A word-for-word transcription of the whole listing is required.

▬▬▬

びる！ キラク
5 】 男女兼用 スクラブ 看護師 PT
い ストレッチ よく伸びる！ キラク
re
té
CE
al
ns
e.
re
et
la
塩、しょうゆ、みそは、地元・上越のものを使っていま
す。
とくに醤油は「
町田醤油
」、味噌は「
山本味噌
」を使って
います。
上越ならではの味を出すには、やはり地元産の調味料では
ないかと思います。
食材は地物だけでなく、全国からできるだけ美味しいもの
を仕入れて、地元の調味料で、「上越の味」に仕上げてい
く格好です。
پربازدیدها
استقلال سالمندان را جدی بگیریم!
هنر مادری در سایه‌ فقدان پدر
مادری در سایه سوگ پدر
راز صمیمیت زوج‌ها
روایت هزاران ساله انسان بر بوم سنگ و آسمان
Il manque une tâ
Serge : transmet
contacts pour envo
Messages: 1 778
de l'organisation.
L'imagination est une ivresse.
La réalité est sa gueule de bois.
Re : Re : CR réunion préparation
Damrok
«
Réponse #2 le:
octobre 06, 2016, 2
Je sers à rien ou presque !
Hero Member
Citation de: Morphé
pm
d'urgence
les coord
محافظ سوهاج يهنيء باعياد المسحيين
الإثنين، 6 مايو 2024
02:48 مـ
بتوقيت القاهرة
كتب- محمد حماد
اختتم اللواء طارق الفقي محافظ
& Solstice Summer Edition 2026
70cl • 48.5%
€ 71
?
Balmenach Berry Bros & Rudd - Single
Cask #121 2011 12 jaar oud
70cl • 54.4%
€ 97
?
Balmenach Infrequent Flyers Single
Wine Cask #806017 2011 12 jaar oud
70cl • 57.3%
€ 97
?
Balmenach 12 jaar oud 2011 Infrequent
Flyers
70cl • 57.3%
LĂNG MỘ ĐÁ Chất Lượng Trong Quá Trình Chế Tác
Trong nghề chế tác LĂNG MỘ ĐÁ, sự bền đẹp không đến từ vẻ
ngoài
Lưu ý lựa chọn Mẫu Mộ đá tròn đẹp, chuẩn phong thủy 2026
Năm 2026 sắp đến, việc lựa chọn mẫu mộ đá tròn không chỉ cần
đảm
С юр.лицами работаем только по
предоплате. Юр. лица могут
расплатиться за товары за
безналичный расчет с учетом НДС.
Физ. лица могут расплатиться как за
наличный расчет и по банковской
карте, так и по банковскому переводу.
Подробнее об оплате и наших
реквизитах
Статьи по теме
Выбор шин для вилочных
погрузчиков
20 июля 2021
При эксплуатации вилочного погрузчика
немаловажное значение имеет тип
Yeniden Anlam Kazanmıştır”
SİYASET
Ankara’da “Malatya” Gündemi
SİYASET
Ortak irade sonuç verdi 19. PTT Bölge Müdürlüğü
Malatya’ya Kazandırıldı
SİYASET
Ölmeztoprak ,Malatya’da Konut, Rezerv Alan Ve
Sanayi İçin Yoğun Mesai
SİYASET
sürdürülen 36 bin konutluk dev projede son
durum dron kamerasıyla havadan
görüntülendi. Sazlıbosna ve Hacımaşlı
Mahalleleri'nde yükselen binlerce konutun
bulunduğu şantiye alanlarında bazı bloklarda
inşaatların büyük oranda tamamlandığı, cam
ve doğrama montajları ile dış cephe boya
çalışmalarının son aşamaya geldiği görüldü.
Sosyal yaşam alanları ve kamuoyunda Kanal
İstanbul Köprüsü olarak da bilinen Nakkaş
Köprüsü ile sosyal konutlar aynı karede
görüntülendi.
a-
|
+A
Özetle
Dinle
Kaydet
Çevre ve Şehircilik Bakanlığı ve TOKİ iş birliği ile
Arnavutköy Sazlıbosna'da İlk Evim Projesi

▬▬▬

SOLUTION FOR THIS TASK:
びる！ キラク
5 】 男女兼用 スクラブ 看護師 PT
い ストレッチ よく伸びる！ キラク
re
té
CE
al
ns
e.
re
et
la
塩、しょうゆ、みそは、地元・上越のものを使っていま
す。
とくに醤油は「
町田醤油
」、味噌は「
山本味噌
」を使って
います。
上越ならではの味を出すには、やはり地元産の調味料では
ないかと思います。
食材は地物だけでなく、全国からできるだけ美味しいもの
を仕入れて、地元の調味料で、「上越の味」に仕上げてい
く格好です。
پربازدیدها
استقلال سالمندان را جدی بگیریم!
هنر مادری در سایه‌ فقدان پدر
مادری در سایه سوگ پدر
راز صمیمیت زوج‌ها
روایت هزاران ساله انسان بر بوم سنگ و آسمان
Il manque une tâ
Serge : transmet
contacts pour envo
Messages: 1 778
de l'organisation.
L'imagination est une ivresse.
La réalité est sa gueule de bois.
Re : Re : CR réunion préparation
Damrok
«
Réponse #2 le:
octobre 06, 2016, 2
Je sers à rien ou presque !
Hero Member
Citation de: Morphé
pm
d'urgence
les coord
محافظ سوهاج يهنيء باعياد المسحيين
الإثنين، 6 مايو 2024
02:48 مـ
بتوقيت القاهرة
كتب- محمد حماد
اختتم اللواء طارق الفقي محافظ
& Solstice Summer Edition 2026
70cl • 48.5%
€ 71
?
Balmenach Berry Bros & Rudd - Single
Cask #121 2011 12 jaar oud
70cl • 54.4%
€ 97
?
Balmenach Infrequent Flyers Single
Wine Cask #806017 2011 12 jaar oud
70cl • 57.3%
€ 97
?
Balmenach 12 jaar oud 2011 Infrequent
Flyers
70cl • 57.3%
LĂNG MỘ ĐÁ Chất Lượng Trong Quá Trình Chế Tác
Trong nghề chế tác LĂNG MỘ ĐÁ, sự bền đẹp không đến từ vẻ
ngoài
Lưu ý lựa chọn Mẫu Mộ đá tròn đẹp, chuẩn phong thủy 2026
Năm 2026 sắp đến, việc lựa chọn mẫu mộ đá tròn không chỉ cần
đảm
С юр.лицами работаем только по
предоплате. Юр. лица могут
расплатиться за товары за
безналичный расчет с учетом НДС.
Физ. лица могут расплатиться как за
наличный расчет и по банковской
карте, так и по банковскому переводу.
Подробнее об оплате и наших
реквизитах
Статьи по теме
Выбор шин для вилочных
погрузчиков
20 июля 2021
При эксплуатации вилочного погрузчика
немаловажное значение имеет тип
Yeniden Anlam Kazanmıştır”
SİYASET
Ankara’da “Malatya” Gündemi
SİYASET
Ortak irade sonuç verdi 19. PTT Bölge Müdürlüğü
Malatya’ya Kazandırıldı
SİYASET
Ölmeztoprak ,Malatya’da Konut, Rezerv Alan Ve
Sanayi İçin Yoğun Mesai
SİYASET
sürdürülen 36 bin konutluk dev projede son
durum dron kamerasıyla havadan
görüntülendi. Sazlıbosna ve Hacımaşlı
Mahalleleri'nde yükselen binlerce konutun
bulunduğu şantiye alanlarında bazı bloklarda
inşaatların büyük oranda tamamlandığı, cam
ve doğrama montajları ile dış cephe boya
çalışmalarının son aşamaya geldiği görüldü.
Sosyal yaşam alanları ve kamuoyunda Kanal
İstanbul Köprüsü olarak da bilinen Nakkaş
Köprüsü ile sosyal konutlar aynı karede
görüntülendi.
a-
|
+A
Özetle
Dinle
Kaydet
Çevre ve Şehircilik Bakanlığı ve TOKİ iş birliği ile
Arnavutköy Sazlıbosna'da İlk Evim Projesi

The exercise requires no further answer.